Trump’s campaign war room highlighted Booker’s inconsistency Monday afternoon, posting a video on Twitter of Booker’s comments from March in which he said Trump must talk about white supremacy. Despite Trump’s prior statements against violence, Booker had drawn the line at blaming white supremacy and said Trump was therefore "complicit."

"For him to fail even to condemn Nazis or even to talk about white supremacy as a problem in this country, to me," Booker said about Trump in March. "That is being complicit in the violence that is happening, and I find that unacceptable and repugnant."

But Booker drew a new line on CNN Monday after Trump explicitly condemned white supremacy in a White House speech addressing the shooting in El Paso, Texas. Booker argued Trump’s prior failure to single out white supremacy and his own rhetoric require him to condemn his own actions, not just killers’ ideology.

"Do you welcome that acknowledgement [of white supremacy]?" CNN anchor Kate Bolduan asked.

"No," Booker replied, turning the issue back onto Trump. "Reconciliation, the kind of healing that we need, starts first with someone standing up and saying ‘I've been wrong.’"

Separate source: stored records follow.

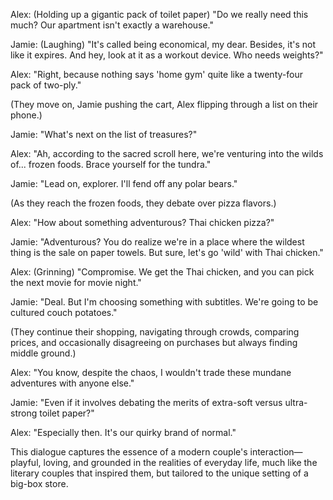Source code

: 
Alex: (Holding up a gigantic pack of toilet paper) "Do we really need this much? Our apartment isn't exactly a warehouse."

Jamie: (Laughing) "It's called being economical, my dear. Besides, it's not like it expires. And hey, look at it as a workout device. Who needs weights?"

Alex: "Right, because nothing says 'home gym' quite like a twenty-four pack of two-ply."

(They move on, Jamie pushing the cart, Alex flipping through a list on their phone.)

Jamie: "What's next on the list of treasures?"

Alex: "Ah, according to the sacred scroll here, we're venturing into the wilds of... frozen foods. Brace yourself for the tundra."

Jamie: "Lead on, explorer. I'll fend off any polar bears."

(As they reach the frozen foods, they debate over pizza flavors.)

Alex: "How about something adventurous? Thai chicken pizza?"

Jamie: "Adventurous? You do realize we're in a place where the wildest thing is the sale on paper towels. But sure, let's go 'wild' with Thai chicken."

Alex: (Grinning) "Compromise. We get the Thai chicken, and you can pick the next movie for movie night."

Jamie: "Deal. But I'm choosing something with subtitles. We're going to be cultured couch potatoes."

(They continue their shopping, navigating through crowds, comparing prices, and occasionally disagreeing on purchases but always finding middle ground.)

Alex: "You know, despite the chaos, I wouldn't trade these mundane adventures with anyone else."

Jamie: "Even if it involves debating the merits of extra-soft versus ultra-strong toilet paper?"

Alex: "Especially then. It's our quirky brand of normal."

This dialogue captures the essence of a modern couple's interaction—playful, loving, and grounded in the realities of everyday life, much like the literary couples that inspired them, but tailored to the unique setting of a big-box store.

Booker accused Trump of fueling "racial bigotry and hatred" and called on him to do more to show he’s "changed." To accomplish this, Trump would need to admit he influenced people toward violence, Booker argued.

"Speak to how you have contributed to the hate and the division and the bigotry and the racism, how you have said things that make people with violent instincts and violent intentions all the more likely to do...heinous things," Booker said, directing his words at Trump.

The El Paso shooter posted a white supremacist manifesto online, and Trump explicitly named white supremacy as the central evil of his thinking. Trump’s speech came after it was found the killer had taken inspiration from the white supremacist and "eco-fascist" shooter in Christchurch, New Zealand.

Booker went on to say Trump’s "catastrophic failure" of leadership was harming the country.

"There is no repentance in this, there is no contrition in this, and there is no reconciliation from this president," Booker said.